§ **Opgave**
Kopieer alle gegevens hieronder ongewijzigd, maar laat de afbeeldingen weg.

(Trackinggegevens met pixelcoördinaten)
----------

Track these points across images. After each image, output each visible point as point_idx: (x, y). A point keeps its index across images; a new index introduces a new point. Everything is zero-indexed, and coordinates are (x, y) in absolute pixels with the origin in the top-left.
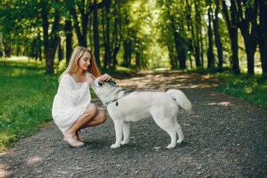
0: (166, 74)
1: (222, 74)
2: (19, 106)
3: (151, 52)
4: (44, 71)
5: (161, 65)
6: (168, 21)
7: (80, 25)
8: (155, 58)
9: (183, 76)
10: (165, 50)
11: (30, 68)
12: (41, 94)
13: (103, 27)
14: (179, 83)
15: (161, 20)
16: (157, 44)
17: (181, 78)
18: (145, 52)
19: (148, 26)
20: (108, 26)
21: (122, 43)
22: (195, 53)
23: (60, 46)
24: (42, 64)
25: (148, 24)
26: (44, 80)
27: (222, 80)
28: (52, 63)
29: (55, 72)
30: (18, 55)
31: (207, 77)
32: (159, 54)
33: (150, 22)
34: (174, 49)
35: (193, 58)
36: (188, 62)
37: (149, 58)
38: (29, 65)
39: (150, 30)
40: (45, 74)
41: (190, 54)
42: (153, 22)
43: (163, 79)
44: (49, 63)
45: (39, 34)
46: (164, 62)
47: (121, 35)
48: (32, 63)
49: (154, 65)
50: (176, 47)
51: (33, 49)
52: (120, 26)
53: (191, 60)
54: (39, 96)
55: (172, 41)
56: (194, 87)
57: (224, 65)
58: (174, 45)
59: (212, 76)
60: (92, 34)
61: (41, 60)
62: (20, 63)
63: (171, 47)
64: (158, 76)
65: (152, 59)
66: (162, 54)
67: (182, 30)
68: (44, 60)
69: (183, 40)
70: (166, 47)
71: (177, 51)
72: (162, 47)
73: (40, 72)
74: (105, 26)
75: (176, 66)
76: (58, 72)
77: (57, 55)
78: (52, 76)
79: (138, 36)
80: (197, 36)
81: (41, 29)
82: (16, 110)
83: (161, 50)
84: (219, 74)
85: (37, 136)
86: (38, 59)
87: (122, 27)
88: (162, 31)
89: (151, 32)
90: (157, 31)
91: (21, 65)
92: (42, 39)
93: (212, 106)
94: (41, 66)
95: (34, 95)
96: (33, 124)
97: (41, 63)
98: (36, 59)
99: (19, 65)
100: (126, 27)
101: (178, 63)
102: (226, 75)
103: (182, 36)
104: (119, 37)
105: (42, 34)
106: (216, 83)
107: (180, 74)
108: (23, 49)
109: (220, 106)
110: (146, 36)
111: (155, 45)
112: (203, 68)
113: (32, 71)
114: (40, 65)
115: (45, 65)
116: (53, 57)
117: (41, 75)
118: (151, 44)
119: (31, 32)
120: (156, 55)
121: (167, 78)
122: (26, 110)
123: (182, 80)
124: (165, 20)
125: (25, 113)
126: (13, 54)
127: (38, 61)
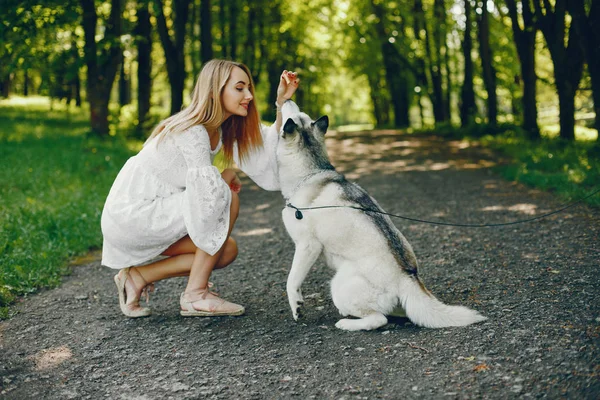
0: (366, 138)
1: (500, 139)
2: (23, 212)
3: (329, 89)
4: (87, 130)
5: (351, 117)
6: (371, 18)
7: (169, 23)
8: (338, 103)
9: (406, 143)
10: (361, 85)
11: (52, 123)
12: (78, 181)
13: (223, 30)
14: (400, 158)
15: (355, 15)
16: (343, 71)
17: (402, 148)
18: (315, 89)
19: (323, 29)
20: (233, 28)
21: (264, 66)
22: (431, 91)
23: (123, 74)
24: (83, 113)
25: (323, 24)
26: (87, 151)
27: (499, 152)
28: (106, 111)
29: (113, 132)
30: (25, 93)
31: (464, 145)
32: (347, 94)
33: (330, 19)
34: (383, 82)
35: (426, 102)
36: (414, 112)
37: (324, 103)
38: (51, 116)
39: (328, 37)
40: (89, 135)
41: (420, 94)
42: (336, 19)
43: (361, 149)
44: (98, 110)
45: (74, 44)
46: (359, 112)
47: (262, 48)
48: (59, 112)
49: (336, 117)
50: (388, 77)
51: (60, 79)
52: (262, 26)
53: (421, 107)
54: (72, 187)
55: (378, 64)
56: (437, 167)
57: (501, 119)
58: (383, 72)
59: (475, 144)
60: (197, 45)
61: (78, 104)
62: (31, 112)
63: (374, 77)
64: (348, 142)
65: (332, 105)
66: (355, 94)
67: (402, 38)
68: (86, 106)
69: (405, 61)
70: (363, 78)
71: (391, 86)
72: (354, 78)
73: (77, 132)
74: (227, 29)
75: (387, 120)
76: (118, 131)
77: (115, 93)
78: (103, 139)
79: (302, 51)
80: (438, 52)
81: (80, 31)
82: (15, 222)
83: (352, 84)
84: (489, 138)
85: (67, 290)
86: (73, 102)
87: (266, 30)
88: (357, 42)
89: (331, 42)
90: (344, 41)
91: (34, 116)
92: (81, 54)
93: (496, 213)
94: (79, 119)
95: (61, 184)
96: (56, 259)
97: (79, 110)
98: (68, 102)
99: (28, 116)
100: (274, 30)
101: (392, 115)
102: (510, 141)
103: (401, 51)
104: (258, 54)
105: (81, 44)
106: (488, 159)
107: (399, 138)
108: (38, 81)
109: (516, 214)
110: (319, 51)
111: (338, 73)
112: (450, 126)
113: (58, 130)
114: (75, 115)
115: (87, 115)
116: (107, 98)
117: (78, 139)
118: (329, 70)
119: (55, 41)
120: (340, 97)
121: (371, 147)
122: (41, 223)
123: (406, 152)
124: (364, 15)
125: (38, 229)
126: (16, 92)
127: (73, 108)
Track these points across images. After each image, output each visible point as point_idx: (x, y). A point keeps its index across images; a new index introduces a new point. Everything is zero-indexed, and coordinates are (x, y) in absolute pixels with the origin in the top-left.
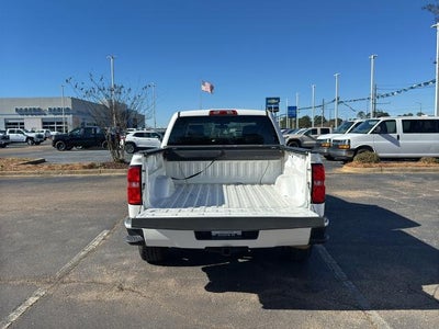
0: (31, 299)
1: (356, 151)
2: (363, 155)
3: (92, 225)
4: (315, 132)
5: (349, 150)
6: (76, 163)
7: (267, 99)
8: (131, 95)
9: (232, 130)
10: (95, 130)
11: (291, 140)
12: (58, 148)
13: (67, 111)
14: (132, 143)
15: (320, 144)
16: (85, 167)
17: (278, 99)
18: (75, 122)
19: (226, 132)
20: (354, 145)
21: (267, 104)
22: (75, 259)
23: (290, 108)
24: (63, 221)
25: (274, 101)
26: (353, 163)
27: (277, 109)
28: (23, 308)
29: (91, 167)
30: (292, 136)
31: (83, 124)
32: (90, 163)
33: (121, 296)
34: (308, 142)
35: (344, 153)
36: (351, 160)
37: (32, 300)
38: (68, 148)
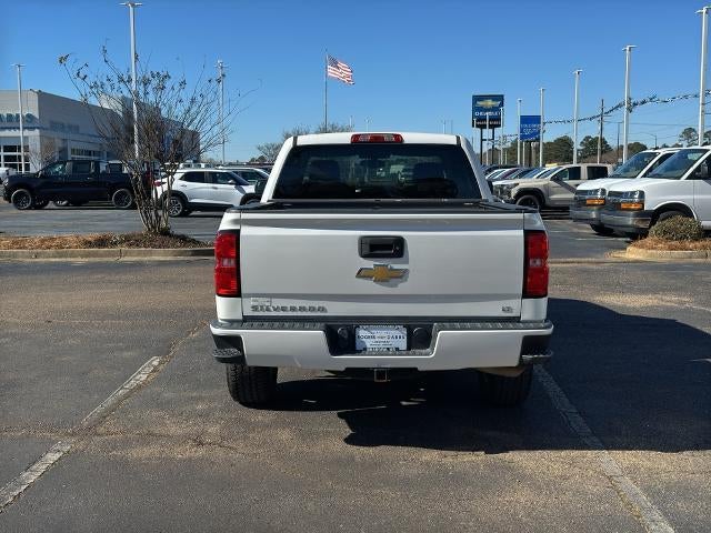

----------

§ **Antwoordvak**
Track these points across images. After each image, output each visible point as point_idx: (x, y). A point keeps its index across images; a new index introduces a new point. Everything is zero-indexed, and coordinates are (x, y) in absolute pixels with the origin in the top-left.
0: (166, 74)
1: (222, 74)
2: (19, 106)
3: (151, 52)
4: (44, 71)
5: (161, 65)
6: (168, 21)
7: (80, 25)
8: (155, 58)
9: (183, 76)
10: (165, 50)
11: (30, 68)
12: (41, 94)
13: (103, 27)
14: (179, 83)
15: (161, 20)
16: (157, 44)
17: (181, 78)
18: (145, 52)
19: (148, 26)
20: (108, 26)
21: (122, 43)
22: (195, 53)
23: (60, 46)
24: (42, 64)
25: (148, 24)
26: (44, 80)
27: (222, 80)
28: (52, 63)
29: (55, 72)
30: (18, 55)
31: (207, 77)
32: (159, 54)
33: (150, 22)
34: (174, 49)
35: (193, 58)
36: (188, 62)
37: (149, 58)
38: (29, 65)
39: (150, 30)
40: (45, 74)
41: (190, 54)
42: (153, 22)
43: (163, 79)
44: (49, 63)
45: (39, 34)
46: (164, 62)
47: (121, 35)
48: (32, 63)
49: (154, 65)
50: (176, 47)
51: (33, 49)
52: (120, 26)
53: (191, 60)
54: (39, 96)
55: (172, 41)
56: (194, 87)
57: (224, 65)
58: (174, 45)
59: (212, 76)
60: (92, 34)
61: (41, 60)
62: (20, 63)
63: (171, 47)
64: (158, 76)
65: (152, 59)
66: (162, 54)
67: (182, 30)
68: (44, 60)
69: (183, 40)
70: (166, 47)
71: (177, 51)
72: (162, 47)
73: (40, 72)
74: (105, 26)
75: (176, 66)
76: (58, 72)
77: (57, 55)
78: (52, 76)
79: (138, 36)
80: (197, 36)
81: (41, 29)
82: (16, 110)
83: (161, 50)
84: (219, 74)
85: (37, 136)
86: (38, 59)
87: (122, 27)
88: (162, 31)
89: (151, 32)
90: (157, 31)
91: (21, 65)
92: (42, 39)
93: (212, 106)
94: (41, 66)
95: (34, 95)
96: (33, 124)
97: (41, 63)
98: (36, 59)
99: (19, 65)
100: (126, 27)
101: (178, 63)
102: (226, 75)
103: (182, 36)
104: (119, 37)
105: (42, 34)
106: (216, 83)
107: (180, 74)
108: (23, 49)
109: (220, 106)
110: (146, 36)
111: (155, 45)
112: (203, 68)
113: (32, 71)
114: (40, 65)
115: (45, 65)
116: (53, 57)
117: (41, 75)
118: (151, 44)
119: (31, 32)
120: (156, 55)
121: (167, 78)
122: (26, 110)
123: (182, 80)
124: (165, 20)
125: (25, 113)
126: (13, 54)
127: (38, 61)
0: (366, 138)
1: (500, 139)
2: (23, 212)
3: (329, 89)
4: (87, 130)
5: (351, 117)
6: (371, 18)
7: (169, 23)
8: (338, 103)
9: (406, 143)
10: (361, 85)
11: (52, 123)
12: (78, 181)
13: (223, 30)
14: (400, 158)
15: (355, 15)
16: (343, 71)
17: (402, 148)
18: (315, 89)
19: (323, 29)
20: (233, 28)
21: (264, 66)
22: (431, 91)
23: (123, 74)
24: (83, 113)
25: (323, 24)
26: (87, 151)
27: (499, 152)
28: (106, 111)
29: (113, 132)
30: (25, 93)
31: (464, 145)
32: (347, 94)
33: (330, 19)
34: (383, 82)
35: (426, 102)
36: (414, 112)
37: (324, 103)
38: (51, 116)
39: (328, 37)
40: (89, 135)
41: (420, 94)
42: (336, 19)
43: (361, 149)
44: (98, 110)
45: (74, 44)
46: (359, 112)
47: (262, 48)
48: (59, 112)
49: (336, 117)
50: (388, 77)
51: (60, 79)
52: (262, 26)
53: (421, 107)
54: (72, 187)
55: (378, 64)
56: (437, 167)
57: (501, 119)
58: (383, 72)
59: (475, 144)
60: (197, 45)
61: (78, 104)
62: (31, 112)
63: (374, 77)
64: (348, 142)
65: (332, 105)
66: (355, 94)
67: (402, 38)
68: (86, 106)
69: (405, 61)
70: (363, 78)
71: (391, 86)
72: (354, 78)
73: (77, 132)
74: (227, 29)
75: (387, 120)
76: (118, 131)
77: (115, 93)
78: (103, 139)
79: (302, 51)
80: (438, 52)
81: (80, 31)
82: (15, 222)
83: (352, 84)
84: (489, 138)
85: (67, 290)
86: (73, 102)
87: (266, 30)
88: (357, 42)
89: (331, 42)
90: (344, 41)
91: (34, 116)
92: (81, 54)
93: (496, 213)
94: (79, 119)
95: (61, 184)
96: (56, 259)
97: (79, 110)
98: (68, 102)
99: (28, 116)
100: (274, 30)
101: (392, 115)
102: (510, 141)
103: (401, 51)
104: (258, 54)
105: (81, 44)
106: (488, 159)
107: (399, 138)
108: (38, 81)
109: (516, 214)
110: (319, 51)
111: (338, 73)
112: (450, 126)
113: (58, 130)
114: (75, 115)
115: (87, 115)
116: (107, 98)
117: (78, 139)
118: (329, 70)
119: (55, 41)
120: (340, 97)
121: (371, 147)
122: (41, 223)
123: (406, 152)
124: (364, 15)
125: (38, 229)
126: (16, 92)
127: (73, 108)
Track these points across images. After each image, output each visible point as point_idx: (x, y). A point keeps its index across images; a new index introduces a new point. Everything is zero-indexed, and coordinates are (x, y) in absolute pixels with the origin in the top-left.
0: (31, 299)
1: (356, 151)
2: (363, 155)
3: (92, 225)
4: (315, 132)
5: (349, 150)
6: (76, 163)
7: (267, 99)
8: (131, 95)
9: (232, 130)
10: (95, 130)
11: (291, 140)
12: (58, 148)
13: (67, 111)
14: (132, 143)
15: (320, 144)
16: (85, 167)
17: (278, 99)
18: (75, 122)
19: (226, 132)
20: (354, 145)
21: (267, 104)
22: (75, 259)
23: (290, 108)
24: (63, 221)
25: (274, 101)
26: (353, 163)
27: (277, 109)
28: (23, 308)
29: (91, 167)
30: (292, 136)
31: (83, 124)
32: (90, 163)
33: (121, 296)
34: (308, 142)
35: (344, 153)
36: (351, 160)
37: (32, 300)
38: (68, 148)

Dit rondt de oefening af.